Die Landesbank hat die Krise überwunden, aber jetzt steht der nächste Umbau an. Ein Kommentar von Michael Heller.

Stuttgart - Mangelnde Offenheit kann dem scheidenden LBBW-Chef Hans-Jörg Vetter niemand vorwerfen: Weder die LBBW, noch die Branche insgesamt, so hat er gesagt, sei bei dem Thema Digitalisierung ausreichend aufgestellt. Vetter: „Man könnte auch sagen, dass wir die Entwicklung zu verschlafen drohen.“ Bei diesem Eingeständnis hat der 63-Jährige, der ansonsten keine ausgeprägt große Neigung zur Selbstkritik hat, natürlich einen Hintergedanken: Bei seiner letzten Bilanz-Pressekonferenz sagt Vetter seinem Nachfolger Rainer Neske gleich, wo in der Zukunft der Schwerpunkt liegen muss.

 

Unabhängig davon ist Vetters Befund richtig; dass es so gekommen ist, lässt sich allerdings auch leicht erklären. Denn wie viele andere Branchen muss die Kreditwirtschaft einen Wandel durchmachen, in dem sie nicht so frei agieren kann wie andere, neue Wettbewerber. Etablierte Banken wie die LBBW fangen nicht wie die im Internet gegründeten Dienstleister, die unter dem Begriff Fintechs zusammengefasst werden – und noch den Vorteil haben, von regulatorischen Vorgaben befreit zu sein –, bei null an. Die Banken haben ihre Filialstandorte, und sie haben ihr Personal; beides ist bedroht, wenn immer mehr Bankgeschäfte ins Internet abwandern.
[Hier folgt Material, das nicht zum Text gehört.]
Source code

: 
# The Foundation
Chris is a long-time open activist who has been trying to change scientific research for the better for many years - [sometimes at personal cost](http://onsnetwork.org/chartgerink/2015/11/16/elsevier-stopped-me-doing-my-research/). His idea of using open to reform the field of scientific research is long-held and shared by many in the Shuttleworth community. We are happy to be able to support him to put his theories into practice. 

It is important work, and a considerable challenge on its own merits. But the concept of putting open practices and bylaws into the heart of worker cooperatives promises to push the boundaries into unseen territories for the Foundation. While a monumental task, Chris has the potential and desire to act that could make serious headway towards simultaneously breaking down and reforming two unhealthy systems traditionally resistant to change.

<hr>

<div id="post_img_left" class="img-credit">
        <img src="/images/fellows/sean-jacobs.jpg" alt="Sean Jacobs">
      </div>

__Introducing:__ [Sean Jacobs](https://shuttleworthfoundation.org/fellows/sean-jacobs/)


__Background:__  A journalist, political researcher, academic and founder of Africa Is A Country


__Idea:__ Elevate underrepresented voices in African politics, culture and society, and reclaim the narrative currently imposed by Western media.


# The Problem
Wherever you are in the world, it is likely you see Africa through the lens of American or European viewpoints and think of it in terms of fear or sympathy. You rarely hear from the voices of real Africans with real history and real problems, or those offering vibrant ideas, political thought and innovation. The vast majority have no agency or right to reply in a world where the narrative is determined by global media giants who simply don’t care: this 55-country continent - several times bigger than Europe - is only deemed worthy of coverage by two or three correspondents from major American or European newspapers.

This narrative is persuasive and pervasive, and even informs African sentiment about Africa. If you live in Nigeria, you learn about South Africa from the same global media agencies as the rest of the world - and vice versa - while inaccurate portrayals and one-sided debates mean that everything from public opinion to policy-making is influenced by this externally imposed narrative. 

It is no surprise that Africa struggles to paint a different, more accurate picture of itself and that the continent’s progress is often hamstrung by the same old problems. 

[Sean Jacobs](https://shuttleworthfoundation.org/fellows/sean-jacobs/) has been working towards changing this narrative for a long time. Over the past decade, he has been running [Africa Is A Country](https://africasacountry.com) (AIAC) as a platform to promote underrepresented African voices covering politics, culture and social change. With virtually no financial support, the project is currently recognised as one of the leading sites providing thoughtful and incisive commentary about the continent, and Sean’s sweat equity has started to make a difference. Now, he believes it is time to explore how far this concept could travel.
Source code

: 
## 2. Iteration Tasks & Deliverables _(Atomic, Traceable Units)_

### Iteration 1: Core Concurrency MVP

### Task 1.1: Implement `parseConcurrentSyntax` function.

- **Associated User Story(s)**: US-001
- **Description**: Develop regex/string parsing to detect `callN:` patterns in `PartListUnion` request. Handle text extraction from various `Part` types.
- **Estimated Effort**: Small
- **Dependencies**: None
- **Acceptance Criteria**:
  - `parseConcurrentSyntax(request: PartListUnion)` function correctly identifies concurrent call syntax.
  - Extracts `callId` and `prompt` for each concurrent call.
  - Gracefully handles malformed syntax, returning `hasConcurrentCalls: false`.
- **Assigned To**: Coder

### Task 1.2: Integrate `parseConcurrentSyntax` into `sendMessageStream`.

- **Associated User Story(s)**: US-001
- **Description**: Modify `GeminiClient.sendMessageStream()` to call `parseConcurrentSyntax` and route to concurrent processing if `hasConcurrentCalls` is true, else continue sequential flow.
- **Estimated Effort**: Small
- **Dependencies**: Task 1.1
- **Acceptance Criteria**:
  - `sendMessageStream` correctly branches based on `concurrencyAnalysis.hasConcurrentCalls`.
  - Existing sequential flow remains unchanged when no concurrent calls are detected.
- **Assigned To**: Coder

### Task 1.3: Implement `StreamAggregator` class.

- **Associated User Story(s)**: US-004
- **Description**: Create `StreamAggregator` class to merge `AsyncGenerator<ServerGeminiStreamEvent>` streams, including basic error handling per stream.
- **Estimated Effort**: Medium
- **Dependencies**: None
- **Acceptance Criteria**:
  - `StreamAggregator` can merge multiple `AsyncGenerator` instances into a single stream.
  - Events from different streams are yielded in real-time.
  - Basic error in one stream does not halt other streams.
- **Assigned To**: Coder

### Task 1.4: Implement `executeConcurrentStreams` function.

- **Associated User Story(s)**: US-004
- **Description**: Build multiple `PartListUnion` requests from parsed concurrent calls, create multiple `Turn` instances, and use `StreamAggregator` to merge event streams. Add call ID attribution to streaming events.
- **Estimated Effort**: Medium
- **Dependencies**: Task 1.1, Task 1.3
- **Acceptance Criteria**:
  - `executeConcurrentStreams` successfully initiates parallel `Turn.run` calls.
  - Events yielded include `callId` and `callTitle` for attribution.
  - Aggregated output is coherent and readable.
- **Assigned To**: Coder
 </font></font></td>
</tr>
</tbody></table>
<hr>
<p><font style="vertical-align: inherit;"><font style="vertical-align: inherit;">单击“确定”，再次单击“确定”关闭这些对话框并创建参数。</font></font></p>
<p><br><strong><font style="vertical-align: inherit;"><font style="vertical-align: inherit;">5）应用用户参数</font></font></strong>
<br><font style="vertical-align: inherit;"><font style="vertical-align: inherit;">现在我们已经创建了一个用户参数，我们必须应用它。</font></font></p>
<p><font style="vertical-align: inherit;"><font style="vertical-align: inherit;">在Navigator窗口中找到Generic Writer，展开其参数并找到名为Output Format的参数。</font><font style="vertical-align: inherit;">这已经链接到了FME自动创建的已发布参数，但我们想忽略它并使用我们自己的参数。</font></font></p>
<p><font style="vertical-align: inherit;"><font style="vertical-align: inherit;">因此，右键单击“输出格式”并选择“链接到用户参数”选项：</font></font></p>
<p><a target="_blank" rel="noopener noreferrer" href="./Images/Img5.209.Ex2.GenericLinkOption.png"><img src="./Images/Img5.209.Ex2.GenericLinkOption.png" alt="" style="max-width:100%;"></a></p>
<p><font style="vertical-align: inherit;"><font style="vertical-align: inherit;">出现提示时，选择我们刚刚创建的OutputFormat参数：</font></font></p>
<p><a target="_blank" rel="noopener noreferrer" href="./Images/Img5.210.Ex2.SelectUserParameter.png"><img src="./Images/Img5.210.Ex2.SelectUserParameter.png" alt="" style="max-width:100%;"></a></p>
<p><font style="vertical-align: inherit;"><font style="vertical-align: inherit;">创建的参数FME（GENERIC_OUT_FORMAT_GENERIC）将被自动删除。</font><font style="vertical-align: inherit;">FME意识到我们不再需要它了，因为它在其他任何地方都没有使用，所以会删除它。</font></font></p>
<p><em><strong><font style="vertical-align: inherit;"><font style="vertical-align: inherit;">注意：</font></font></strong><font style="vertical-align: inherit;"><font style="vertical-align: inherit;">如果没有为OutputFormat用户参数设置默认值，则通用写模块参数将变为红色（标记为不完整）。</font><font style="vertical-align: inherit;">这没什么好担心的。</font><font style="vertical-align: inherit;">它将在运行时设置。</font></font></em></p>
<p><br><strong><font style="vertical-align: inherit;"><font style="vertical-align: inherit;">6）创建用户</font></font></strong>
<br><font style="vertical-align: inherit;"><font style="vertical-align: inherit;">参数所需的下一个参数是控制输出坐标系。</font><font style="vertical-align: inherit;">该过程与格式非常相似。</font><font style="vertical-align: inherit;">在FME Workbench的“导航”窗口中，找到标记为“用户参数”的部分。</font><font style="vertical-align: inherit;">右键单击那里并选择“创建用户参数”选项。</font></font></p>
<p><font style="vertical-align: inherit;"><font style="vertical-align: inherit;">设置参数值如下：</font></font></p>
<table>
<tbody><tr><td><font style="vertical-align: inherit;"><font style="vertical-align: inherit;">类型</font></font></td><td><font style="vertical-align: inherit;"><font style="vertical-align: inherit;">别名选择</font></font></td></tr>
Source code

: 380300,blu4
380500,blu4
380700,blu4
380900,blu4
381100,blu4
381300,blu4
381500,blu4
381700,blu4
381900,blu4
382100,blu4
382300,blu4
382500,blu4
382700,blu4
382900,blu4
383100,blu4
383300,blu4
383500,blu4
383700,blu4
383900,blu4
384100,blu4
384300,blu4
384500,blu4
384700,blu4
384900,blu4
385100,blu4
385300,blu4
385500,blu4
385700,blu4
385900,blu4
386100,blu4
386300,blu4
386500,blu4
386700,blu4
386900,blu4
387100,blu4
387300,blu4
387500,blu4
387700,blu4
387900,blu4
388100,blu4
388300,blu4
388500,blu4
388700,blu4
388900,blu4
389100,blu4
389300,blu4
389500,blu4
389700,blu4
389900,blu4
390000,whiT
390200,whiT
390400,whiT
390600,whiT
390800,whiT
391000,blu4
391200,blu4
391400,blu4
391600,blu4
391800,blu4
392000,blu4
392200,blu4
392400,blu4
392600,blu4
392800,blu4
Das vorsichtige Agieren der Branche beim digitalen Wandel dient auch dem Zweck, den richtigen Weg, der nur ein Mittelweg sein kann, zu finden. Die Geldbranche hat keinen Grund, in Depression zu verfallen. Denn es sind ja keineswegs alle Kunden rundweg begeistert von dem Gedanken, künftig sämtliche Geschäfte vom PC daheim aus erledigen zu sollen. Da spielt natürlich das Thema Sicherheit eine große Rolle; aber viele Geldangelegenheiten sind nun einmal so komplex, dass sie der Kunde auch künftig noch am liebsten mit einem kompetenten Berater von Angesicht zu Angesicht besprechen möchte. Wo also für ein Kreditinstitut, das so wie die LBBW eine Filialbank bleiben möchte, die Grenzen von Digitalisierung und Automatisierung liegen, ist offen.

Noch Ende der Siebziger, Anfang der Achtziger Jahre waren die Zweifel weit verbreitet, ob sich Geldautomaten jemals flächendeckend durchsetzen würden. Und heute? Eine Welt ohne Geldautomaten ist gar nicht mehr vorstellbar. So wird die Automatisierung wohl kaum wieder zurückgedrängt werden. Für die Banken bedeutet das, dass in Technik investiert werden muss. Die LBBW ist erfreulicherweise nach überstandener Krise in der Lage, die entsprechenden Mittel aufzubringen.